Luis Alberto Balladarez is considered a legend in coffee farming in northern Nicaragua. Highly regarded among his peers and colleagues, he has been described as “brilliant, genius, and a coffee master.” While several millers and exporters are established in Nueva Segovia’s main city Ocotal, Luis Alberto clearly stands out for his focus on specialty coffees and microlots. One of the things that makes Luis Alberto unique among mill owners is that he owns and manages several of his own farms. The success that he has had with these farms is one of the reasons so many other farmers trust him to process their coffees. Luis Alberto knows quality and is obsessed with every detail in each step his coffee takes from the nursery through the dry mill.
Finca Un Regalo de Dios is Luis Alberto’s pride and joy. The farm is located in a lush pocket of forest protected on three sides by high mountains in the otherwise dry area of Mozonte. The farm is divided into several plantíos based on altitude. As the popularity of his coffees increases, Luis Alberto is separating pickings even more specifically. Multiple lots from the same plantío harvested and processed on the same day may have subtle variations that might make them better suited to Pulped Natural or Full Natural processing rather than conventional washing.
The Java variety is a selection from the Ethiopian landrace Abyssinia. It was directly introduced to the island of Java by the Dutch in the early 19th century, and introduced to Central America in 1991. This variety typically displays high cup quality, similar to the famed Geisha, but is a more resilient plant in regards to coffee leaf rust and coffee berry disease. The seeds are oblong in shape, giving them the nickname “long-beans.”

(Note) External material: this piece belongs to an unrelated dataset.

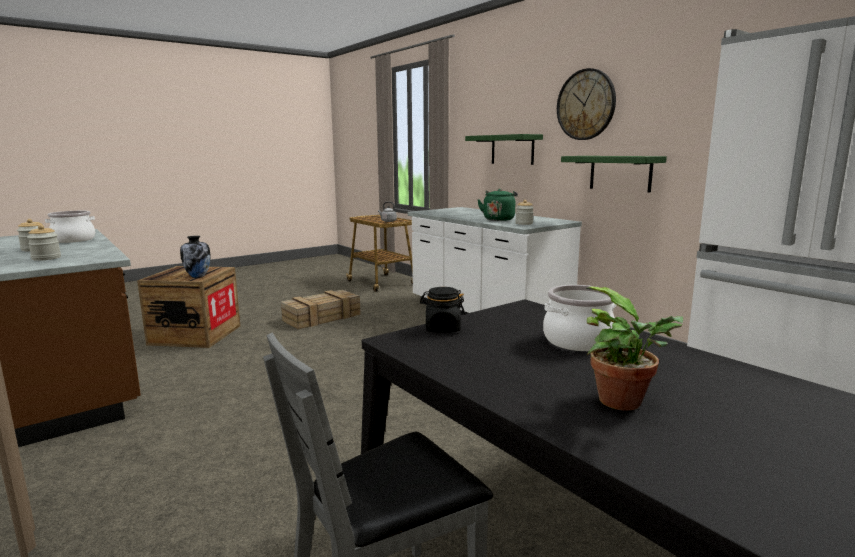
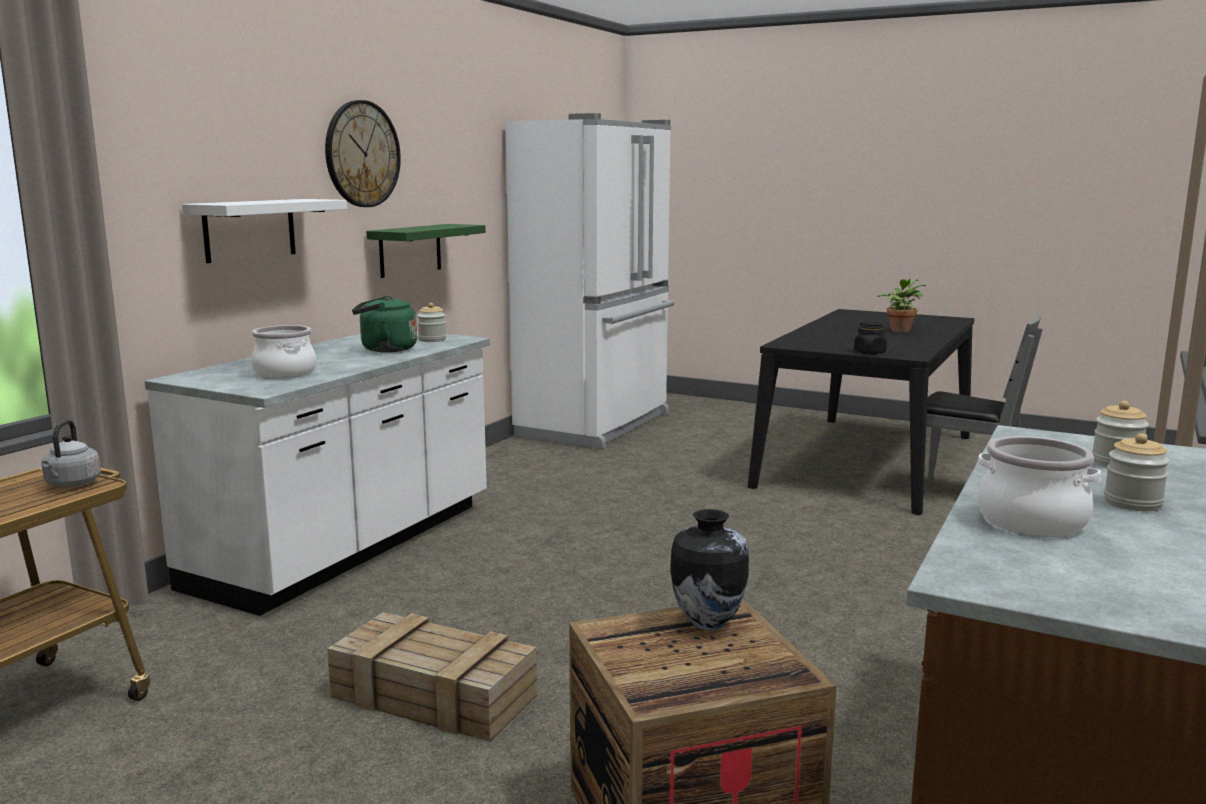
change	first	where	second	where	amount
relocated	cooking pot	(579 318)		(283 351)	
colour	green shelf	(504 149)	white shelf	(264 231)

Farmers in Nicaragua had a tough year, and Luis Alberto’s total harvest was down by about 50%. Nevertheless, his quality remains outstanding, and we are super stoked to have purchased this unique and incredibly delicious coffee. Luis Alberto took 3rd place this year in Nicaragua’s prestigious Cup of Excellence, truly a commendable achievement!
Suggested Brew Method: Chemex
Heat your water to 205 F. Grind 21g of coffee at a medium-coarse setting. Pour 40g and bloom for 1 minute. Pour to a starting slurry of 200g. Once you finish the slurry, pour 50g every 10s until 350g total. Total brew time should be 4-5 minutes.